11 June 2016

News Story: U.S., Australia delay plans to send more Marines Down Under

US Marines disembark an Osprey during training in Australia
Matthew L. Schehl, 
Marine Corps Times

The U.S. still plans to send 2,500 Marines to Australia each year — but that large of a rotation won’t happen until at least 2020.

American and Australian officials are still slogging through the details of sending a full Marine air-ground task force Down Under some five years after President Obama announced plans to send 2,500 Marines there annually starting in 2016.

The task force, known as Marine Rotational Force-Darwin, spends about six months of each year deployed to Australia's Northern Territory. The Marines began deploying there soon after the Obama administration announced its Pacific pivot, a policy that reoriented resources after the wars in Iraq and Afghanistan to counter China's rise.

Australian defense officials declined to say exactly why the timeline was pushed back, but confirmed they’re working with the U.S. to bring a full MAGTF through Darwin "by around 2020."
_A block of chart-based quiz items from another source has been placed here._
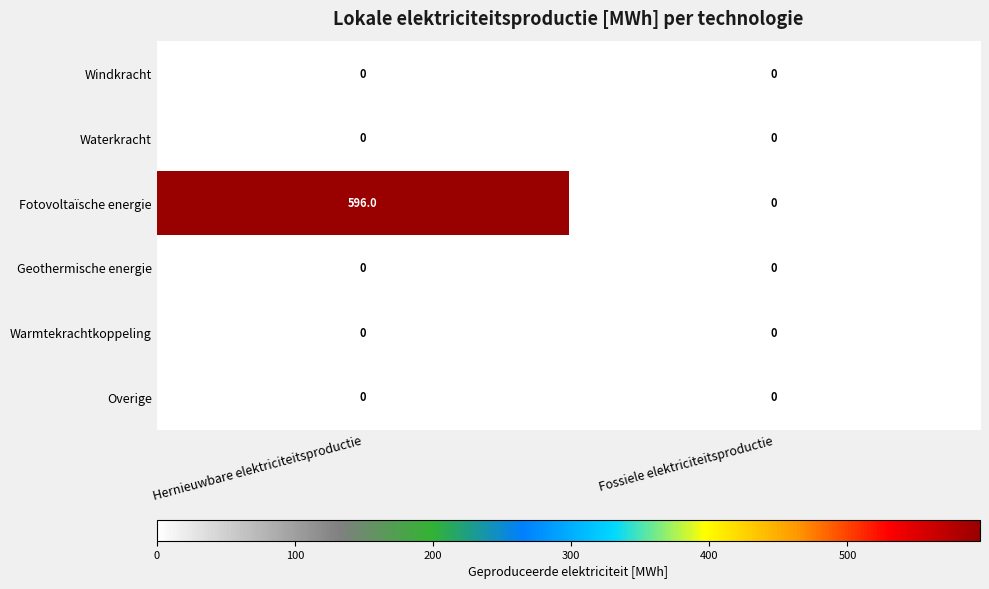

Which series changed the most between Hernieuwbare elektriciteitsproductie and Fossiele elektriciteitsproductie?

Fotovoltaïsche energie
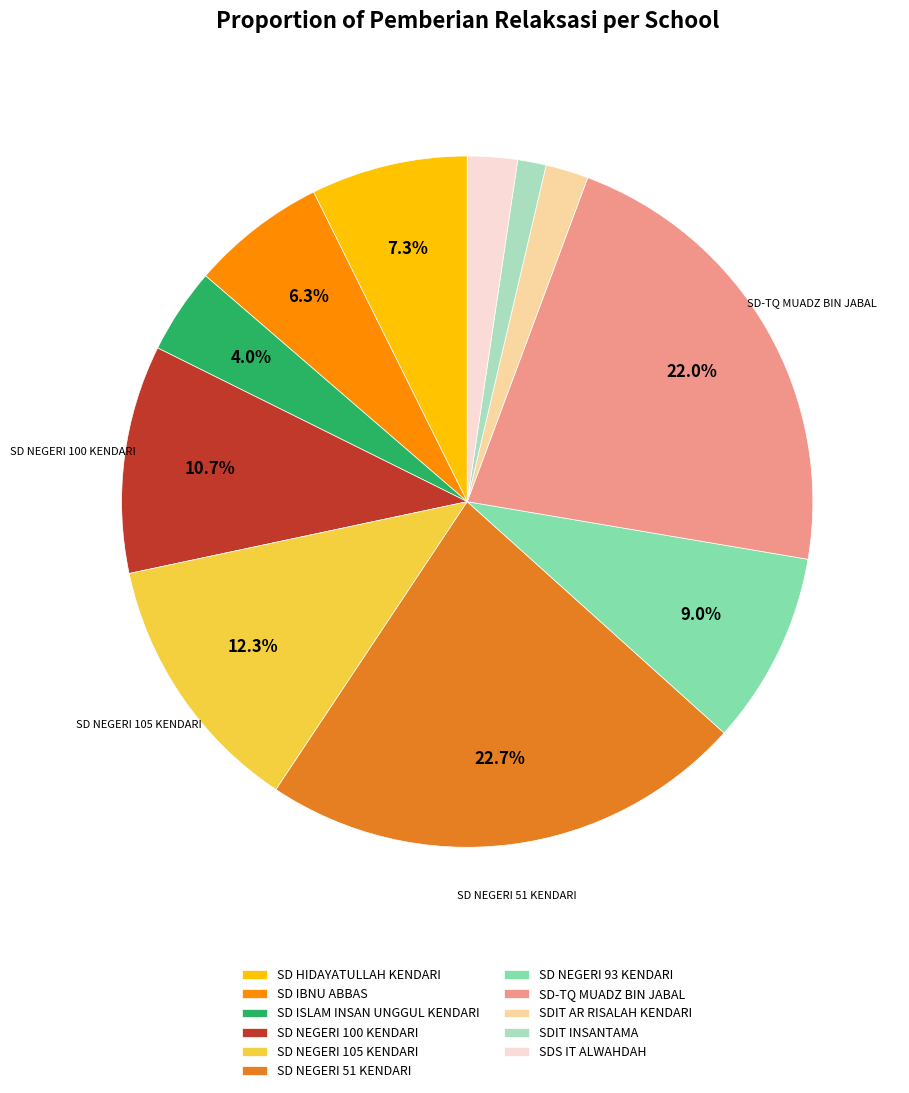

Is the sum of SD HIDAYATULLAH KENDARI and SD NEGERI 51 KENDARI greater than half?

No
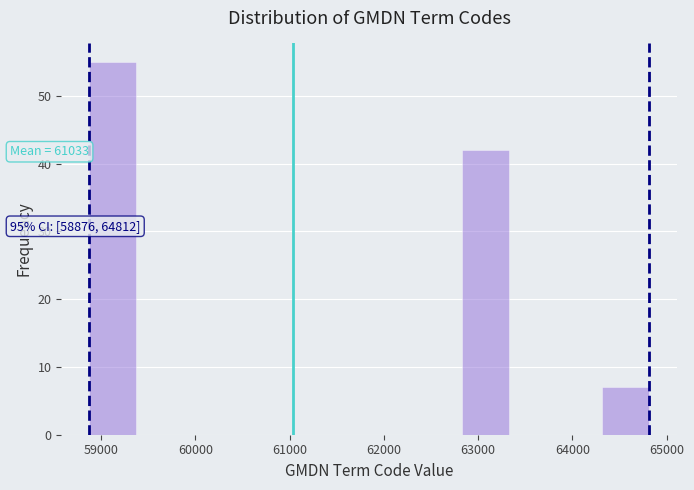

Over which range of the x-axis is the bar tallest?

58900 to 59400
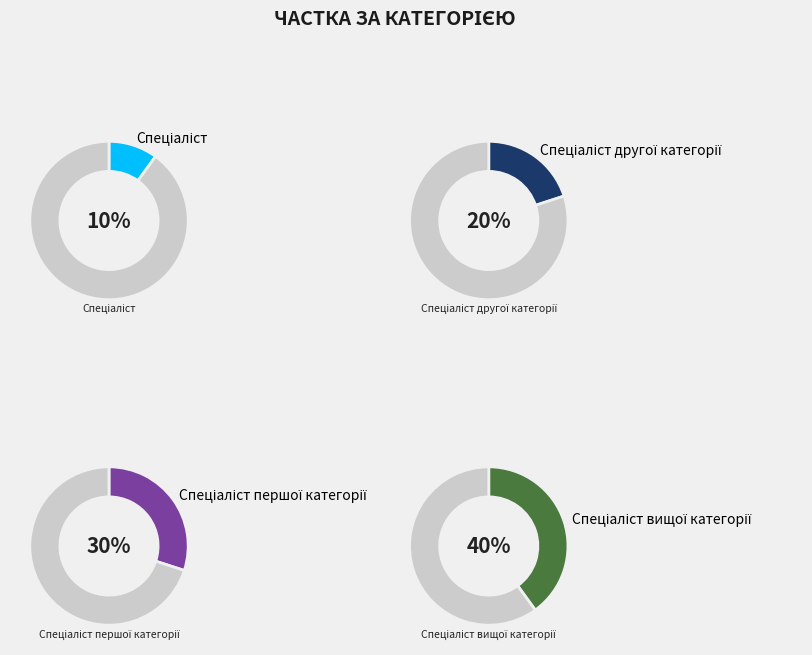

Count the number of slices in the pie.

4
"Each year the U.S. and Australia work closely together to determine the exact size and composition of each rotation in addition to the activities that the Marine Rotational Force-Darwin will undertake during their six-month deployment to the region," said the official, who spoke on condition of anonymity.

There are currently 1,250 Marines in Australia. The rotations have expanded to a battalion landing team since the first company-size deployment — about 200 Marines — in April 2012.

Since then, there have been about six rounds of negotiations between the countries as officials hammer out how costs should be shared and facilities used, said Andrew Shearer, a former Australian national security adviser who's now with the Center for Strategic and International Studies, a Washington think tank.

“What seems to have happened is basically those negotiations have bogged down pretty badly,” he said. “I think that’s quite unfortunate.”

While another 1,250 more Marines in Australia aren't likely to tip the strategic balance in the western Pacific, Shearer said delaying the plan sends the wrong signal at a time when tensions are growing in the South China Sea.